→ **Task to carry out**:
Reproduce every line of the data below verbatim, omitting the pictures.

*** Opening Data provided ***

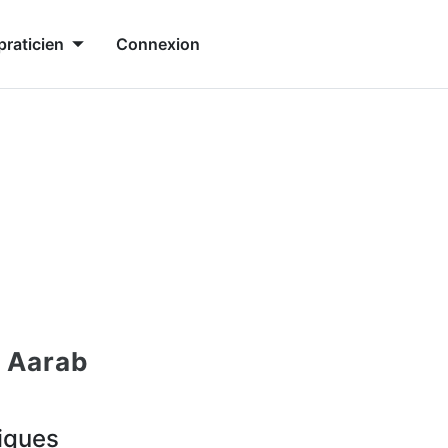
praticien
Connexion
 Aarab
iques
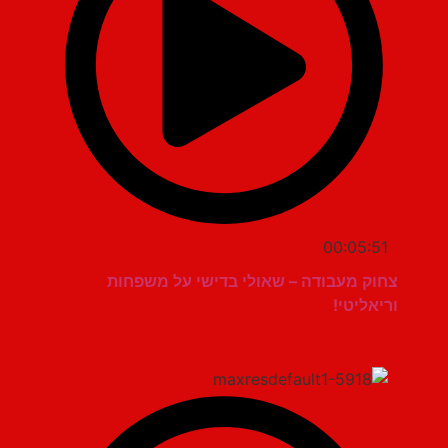
00:05:51
צחוק מעבודה – שאולי בדישי על משפחות
וריאליטי!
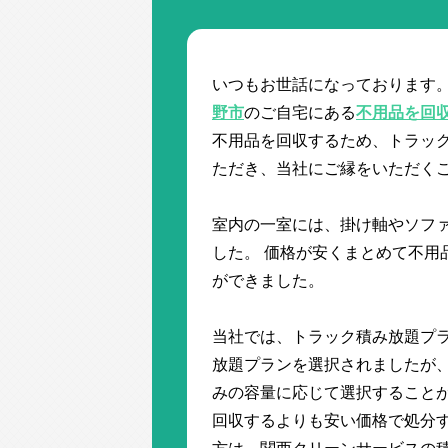
いつもお世話になっております。
野市
のご自宅にある
不用品を回
不用品を回収するため、トラッ
ただき、当社にご縁をいただく
室内の一室には、掛け軸やソフ
した。 価格が安くまとめて不用
ができました。
当社では、トラック積み放題プラ
放題プランを選択されましたが、そ
みの容量に応じて選択することが
回収するよりも安い価格で処分す
方は、関西クリーンサービスの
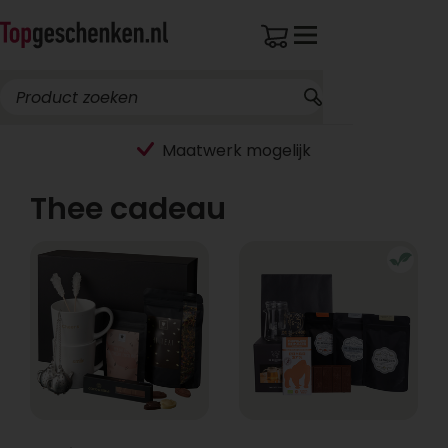
Maatwerk mogelijk
Thee cadeau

*** Closing Data provided ***

→ **Exercise result**:
praticien
Connexion
 Aarab
iques
00:05:51
צחוק מעבודה – שאולי בדישי על משפחות
וריאליטי!
いつもお世話になっております。
野市
のご自宅にある
不用品を回
不用品を回収するため、トラッ
ただき、当社にご縁をいただく
室内の一室には、掛け軸やソフ
した。 価格が安くまとめて不用
ができました。
当社では、トラック積み放題プラ
放題プランを選択されましたが、そ
みの容量に応じて選択することが
回収するよりも安い価格で処分す
方は、関西クリーンサービスの
Maatwerk mogelijk
Thee cadeau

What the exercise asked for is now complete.